包皮口が狭く、亀頭と包皮の間には生理的な癒着があるので、包皮を剝いて亀頭を露出させることができません。
人によっては、無理に包皮を剥こうとすれば、亀頭の一部を露出させることができる場合はあります。
陰茎の成長が阻害され、全体的にが先細りした形の陰茎になってしまう方もいます。
真性包茎は、包茎の中でも重症な部類に属する状態です。
亀頭を覆う包皮内が不衛生な状態になりやすく、様々な性病や感染症を引き起こすリスクがあります。
性行為に痛みが伴い、困難であったり、性生活に支障をきたすことも珍しくありません。
また、異性との交際や性行為の際にコンプレックスを抱えやすいなどのデメリットがあります。
真性包茎の方は、早期に治療したほうが良いでしょう。
ただし、治療には外科手術による根本的な治療が必要になります。
仮性包茎
仮性包茎とは、通常時は亀頭が包皮で覆われているものの、通常時も勃起時も亀頭が露出できる状態の包茎のことです。
通常時に亀頭が若干露出している場合と完全に包皮で覆われている場合があります。
見た目が真性包茎でも、包皮を根元のほうに引っ張り、亀頭が露出するように剥ければ、仮性包茎に該当します。
しかし、個人差によって、勃起すると亀頭が自然と露出する軽度の仮性包茎の方や勃起してもあまり亀頭が露出しない重度の仮性包茎の方など様々です。
性行為や自慰行為(マスターベーション)を正常にできますが、普段露出していない亀頭は刺激に弱いため、早漏になりがちです。

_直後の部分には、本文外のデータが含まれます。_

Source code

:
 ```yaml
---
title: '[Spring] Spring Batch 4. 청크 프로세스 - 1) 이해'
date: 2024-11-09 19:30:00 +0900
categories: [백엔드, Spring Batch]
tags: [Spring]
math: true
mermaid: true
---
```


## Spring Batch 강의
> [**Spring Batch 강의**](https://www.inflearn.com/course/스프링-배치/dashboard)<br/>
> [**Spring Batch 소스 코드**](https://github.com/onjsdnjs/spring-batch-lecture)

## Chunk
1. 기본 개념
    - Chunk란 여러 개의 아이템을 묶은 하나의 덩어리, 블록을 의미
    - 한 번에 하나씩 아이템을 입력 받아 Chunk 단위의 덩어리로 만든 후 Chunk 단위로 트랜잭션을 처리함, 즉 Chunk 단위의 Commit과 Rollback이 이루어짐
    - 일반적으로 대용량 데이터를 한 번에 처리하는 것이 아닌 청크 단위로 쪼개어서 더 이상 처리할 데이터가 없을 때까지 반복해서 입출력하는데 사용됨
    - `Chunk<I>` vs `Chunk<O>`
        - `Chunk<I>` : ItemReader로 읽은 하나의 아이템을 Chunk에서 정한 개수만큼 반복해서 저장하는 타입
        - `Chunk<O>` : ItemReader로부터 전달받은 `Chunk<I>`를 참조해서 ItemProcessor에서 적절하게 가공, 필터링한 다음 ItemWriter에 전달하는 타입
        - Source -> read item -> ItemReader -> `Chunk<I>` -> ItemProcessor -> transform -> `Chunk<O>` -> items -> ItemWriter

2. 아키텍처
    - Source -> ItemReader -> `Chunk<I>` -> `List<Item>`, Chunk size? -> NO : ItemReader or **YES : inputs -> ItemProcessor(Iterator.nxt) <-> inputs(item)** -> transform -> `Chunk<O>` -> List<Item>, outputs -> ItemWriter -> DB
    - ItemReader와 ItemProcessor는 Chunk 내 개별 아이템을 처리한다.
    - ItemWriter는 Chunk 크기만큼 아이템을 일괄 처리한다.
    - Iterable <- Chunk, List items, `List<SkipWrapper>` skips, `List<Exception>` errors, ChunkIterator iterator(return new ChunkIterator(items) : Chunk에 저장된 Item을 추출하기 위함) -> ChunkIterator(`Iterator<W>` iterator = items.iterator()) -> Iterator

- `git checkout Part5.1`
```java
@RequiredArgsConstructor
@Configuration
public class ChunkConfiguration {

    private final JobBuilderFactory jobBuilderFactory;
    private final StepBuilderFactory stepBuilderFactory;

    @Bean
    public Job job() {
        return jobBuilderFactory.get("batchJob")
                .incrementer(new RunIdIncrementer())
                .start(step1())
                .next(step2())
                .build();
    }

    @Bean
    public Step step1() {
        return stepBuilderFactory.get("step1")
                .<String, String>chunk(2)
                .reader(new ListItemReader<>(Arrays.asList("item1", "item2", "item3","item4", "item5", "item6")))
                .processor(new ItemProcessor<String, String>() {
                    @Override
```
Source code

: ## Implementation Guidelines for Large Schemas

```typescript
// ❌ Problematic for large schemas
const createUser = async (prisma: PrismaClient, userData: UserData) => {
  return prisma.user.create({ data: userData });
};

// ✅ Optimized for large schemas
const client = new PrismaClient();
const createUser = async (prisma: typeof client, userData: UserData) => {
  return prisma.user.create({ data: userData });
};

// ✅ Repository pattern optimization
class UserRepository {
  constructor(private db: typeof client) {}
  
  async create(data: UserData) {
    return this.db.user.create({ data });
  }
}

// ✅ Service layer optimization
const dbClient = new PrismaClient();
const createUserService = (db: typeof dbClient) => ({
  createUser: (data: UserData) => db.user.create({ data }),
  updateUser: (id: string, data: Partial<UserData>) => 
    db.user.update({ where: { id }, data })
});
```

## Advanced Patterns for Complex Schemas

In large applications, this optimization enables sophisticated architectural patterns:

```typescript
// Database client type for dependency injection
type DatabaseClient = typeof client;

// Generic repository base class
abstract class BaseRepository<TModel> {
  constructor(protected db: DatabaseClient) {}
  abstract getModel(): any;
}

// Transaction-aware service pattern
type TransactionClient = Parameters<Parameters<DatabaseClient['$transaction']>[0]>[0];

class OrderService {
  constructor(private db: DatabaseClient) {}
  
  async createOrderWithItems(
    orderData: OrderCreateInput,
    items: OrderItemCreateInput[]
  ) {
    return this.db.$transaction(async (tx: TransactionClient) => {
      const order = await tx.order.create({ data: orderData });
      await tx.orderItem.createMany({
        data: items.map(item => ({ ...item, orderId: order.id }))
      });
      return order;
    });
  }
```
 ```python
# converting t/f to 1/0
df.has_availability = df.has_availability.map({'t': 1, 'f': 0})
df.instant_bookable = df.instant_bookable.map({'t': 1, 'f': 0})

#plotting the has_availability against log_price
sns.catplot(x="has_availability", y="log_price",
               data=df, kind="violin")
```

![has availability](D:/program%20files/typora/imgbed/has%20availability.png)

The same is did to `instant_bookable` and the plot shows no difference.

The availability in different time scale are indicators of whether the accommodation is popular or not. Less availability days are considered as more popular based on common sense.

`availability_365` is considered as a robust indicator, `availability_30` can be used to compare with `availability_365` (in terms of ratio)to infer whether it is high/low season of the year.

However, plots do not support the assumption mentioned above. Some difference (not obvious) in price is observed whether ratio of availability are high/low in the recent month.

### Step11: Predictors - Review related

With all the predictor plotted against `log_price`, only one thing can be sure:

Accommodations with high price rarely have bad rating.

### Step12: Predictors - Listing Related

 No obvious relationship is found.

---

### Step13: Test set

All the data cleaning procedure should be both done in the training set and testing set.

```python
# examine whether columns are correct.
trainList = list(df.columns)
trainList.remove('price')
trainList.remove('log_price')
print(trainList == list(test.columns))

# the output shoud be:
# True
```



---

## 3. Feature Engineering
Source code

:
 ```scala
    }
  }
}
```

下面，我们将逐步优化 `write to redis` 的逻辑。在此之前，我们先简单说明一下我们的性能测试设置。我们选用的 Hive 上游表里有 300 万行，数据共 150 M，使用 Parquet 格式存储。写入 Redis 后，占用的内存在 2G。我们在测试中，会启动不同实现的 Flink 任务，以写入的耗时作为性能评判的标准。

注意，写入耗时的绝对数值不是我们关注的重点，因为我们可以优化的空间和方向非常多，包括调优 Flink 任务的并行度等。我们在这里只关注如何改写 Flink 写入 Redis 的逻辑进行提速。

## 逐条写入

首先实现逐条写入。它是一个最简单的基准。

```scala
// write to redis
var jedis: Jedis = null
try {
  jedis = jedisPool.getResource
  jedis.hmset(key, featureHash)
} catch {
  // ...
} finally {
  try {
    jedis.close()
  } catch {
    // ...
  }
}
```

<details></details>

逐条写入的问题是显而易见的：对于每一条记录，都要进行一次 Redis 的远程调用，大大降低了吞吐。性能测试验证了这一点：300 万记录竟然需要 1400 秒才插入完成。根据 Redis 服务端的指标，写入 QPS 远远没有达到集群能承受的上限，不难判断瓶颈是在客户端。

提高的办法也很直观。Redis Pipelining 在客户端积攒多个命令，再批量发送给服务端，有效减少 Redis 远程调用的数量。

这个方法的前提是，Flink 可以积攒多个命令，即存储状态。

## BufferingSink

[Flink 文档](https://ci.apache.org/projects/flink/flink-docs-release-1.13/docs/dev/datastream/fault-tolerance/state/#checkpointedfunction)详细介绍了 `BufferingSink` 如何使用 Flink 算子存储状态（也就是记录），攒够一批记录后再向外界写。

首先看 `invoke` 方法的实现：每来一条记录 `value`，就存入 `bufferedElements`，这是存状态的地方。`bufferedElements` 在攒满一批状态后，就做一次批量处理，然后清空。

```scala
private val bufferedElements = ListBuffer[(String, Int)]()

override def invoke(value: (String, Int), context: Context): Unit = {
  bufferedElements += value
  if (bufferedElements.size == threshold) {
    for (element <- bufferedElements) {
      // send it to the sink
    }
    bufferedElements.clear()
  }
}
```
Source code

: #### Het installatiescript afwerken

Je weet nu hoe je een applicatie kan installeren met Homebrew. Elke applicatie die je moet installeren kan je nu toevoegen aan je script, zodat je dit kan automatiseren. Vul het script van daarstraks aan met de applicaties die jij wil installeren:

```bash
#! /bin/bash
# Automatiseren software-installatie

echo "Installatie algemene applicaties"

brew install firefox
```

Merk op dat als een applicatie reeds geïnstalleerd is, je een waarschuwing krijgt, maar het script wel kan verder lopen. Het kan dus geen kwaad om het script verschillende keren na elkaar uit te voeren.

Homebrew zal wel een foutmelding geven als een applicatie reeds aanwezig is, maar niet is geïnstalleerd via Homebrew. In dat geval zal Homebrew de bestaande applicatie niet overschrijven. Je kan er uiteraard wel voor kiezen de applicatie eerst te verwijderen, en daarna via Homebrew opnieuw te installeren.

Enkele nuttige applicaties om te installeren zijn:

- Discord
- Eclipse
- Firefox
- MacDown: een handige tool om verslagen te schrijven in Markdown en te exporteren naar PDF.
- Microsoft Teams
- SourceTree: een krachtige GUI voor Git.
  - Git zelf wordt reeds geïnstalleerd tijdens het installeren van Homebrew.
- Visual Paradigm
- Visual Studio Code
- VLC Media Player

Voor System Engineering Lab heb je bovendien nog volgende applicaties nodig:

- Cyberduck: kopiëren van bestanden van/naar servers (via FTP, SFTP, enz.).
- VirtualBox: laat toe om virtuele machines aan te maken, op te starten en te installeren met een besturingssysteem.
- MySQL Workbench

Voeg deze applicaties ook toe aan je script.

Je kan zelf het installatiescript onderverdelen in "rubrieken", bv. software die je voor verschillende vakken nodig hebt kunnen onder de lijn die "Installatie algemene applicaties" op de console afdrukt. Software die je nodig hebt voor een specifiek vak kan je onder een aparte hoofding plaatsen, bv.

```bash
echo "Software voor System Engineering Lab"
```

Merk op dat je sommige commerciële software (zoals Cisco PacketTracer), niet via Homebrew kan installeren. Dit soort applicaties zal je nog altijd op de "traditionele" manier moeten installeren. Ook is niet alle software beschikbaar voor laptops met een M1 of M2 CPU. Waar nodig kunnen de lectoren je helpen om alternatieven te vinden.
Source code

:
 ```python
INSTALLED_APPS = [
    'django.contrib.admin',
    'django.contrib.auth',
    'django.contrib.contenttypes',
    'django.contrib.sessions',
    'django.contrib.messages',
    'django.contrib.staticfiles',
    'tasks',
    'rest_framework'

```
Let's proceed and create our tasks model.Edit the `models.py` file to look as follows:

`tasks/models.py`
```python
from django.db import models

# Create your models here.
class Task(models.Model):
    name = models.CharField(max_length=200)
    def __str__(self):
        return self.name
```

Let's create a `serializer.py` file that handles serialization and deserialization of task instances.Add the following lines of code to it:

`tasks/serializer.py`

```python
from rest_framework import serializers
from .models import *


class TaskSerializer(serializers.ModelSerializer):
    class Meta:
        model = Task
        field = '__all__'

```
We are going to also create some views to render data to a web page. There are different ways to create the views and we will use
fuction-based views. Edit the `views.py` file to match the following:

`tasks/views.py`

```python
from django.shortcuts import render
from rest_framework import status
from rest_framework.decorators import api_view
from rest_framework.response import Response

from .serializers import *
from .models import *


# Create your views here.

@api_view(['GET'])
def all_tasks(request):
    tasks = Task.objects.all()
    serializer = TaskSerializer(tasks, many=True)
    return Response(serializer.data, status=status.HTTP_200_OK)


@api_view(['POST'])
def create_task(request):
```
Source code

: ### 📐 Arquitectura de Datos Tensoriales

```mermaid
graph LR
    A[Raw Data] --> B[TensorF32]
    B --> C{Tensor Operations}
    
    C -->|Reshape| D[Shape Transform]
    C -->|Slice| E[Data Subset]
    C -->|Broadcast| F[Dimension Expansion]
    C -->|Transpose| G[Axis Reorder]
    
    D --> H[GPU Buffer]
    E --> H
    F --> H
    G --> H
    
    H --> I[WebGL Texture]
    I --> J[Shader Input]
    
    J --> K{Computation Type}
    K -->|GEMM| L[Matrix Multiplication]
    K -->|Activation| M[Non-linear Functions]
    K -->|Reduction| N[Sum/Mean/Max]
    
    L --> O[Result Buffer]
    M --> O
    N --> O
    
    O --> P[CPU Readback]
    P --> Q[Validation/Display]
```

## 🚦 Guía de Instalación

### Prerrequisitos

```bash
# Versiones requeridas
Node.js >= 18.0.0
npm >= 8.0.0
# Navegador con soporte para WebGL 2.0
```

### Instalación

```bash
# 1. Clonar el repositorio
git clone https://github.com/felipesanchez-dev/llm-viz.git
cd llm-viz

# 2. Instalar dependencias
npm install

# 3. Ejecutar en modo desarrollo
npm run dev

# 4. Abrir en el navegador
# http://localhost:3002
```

仮性包茎は、医学的には疾患ではないため、必ずしも外科手術などの治療が必要というわけではありません。
また、「仮性包茎が真性包茎になる」といったこともないので、仮性包茎のまま放置していても問題はありません。
ただし、恥垢が包皮内に溜まって悪臭の原因になったり、見た目が気になる方は、治療を検討しても良いでしょう。
カントン包茎(嵌頓包茎)
カントン包茎(嵌頓包茎)とは、包皮を剥いて亀頭を露出させることができるものの、包皮口が狭いため、陰茎を締め付けて元に戻せなくなる状態の包茎のことです。
勃起時の陰茎や亀頭の大きさに包皮口の伸縮性が伴わないため、強く締め付る原因になります。
人によっては、包皮を剥いた際に包皮口の締め付けが強すぎて、激しい痛みを伴い、亀頭が圧迫され鬱血してしまうことがあります。
勃起によって包皮が元に戻らず、鬱血状態が続くと、その先の細胞が壊死してしまうこともあります。
ここまで悪化するまで放置する方はほとんどいないと思いますが、男性機能を失うことになりかねないので、注意が必要です。
カントン包茎では、性行為やマスターベーションが困難になります。
そして、痛みのために「性行為をしたくない」と思うようにもなってしまいます。
カントン包茎の方は、真性包茎よりも危険度が高いため、早期に治療したほうが良いでしょう。
治療には外科手術による根本的な治療が必要になります。
包皮輪狭窄型包茎
包皮輪狭窄型(ほうひりんきょうさくがた)包茎とは、仮性包茎の一種で、包皮を剥いて亀頭を露出させた際に、亀頭の下が包皮によって締め付けられて、痛みや違和感が生じる状態の包茎のことです。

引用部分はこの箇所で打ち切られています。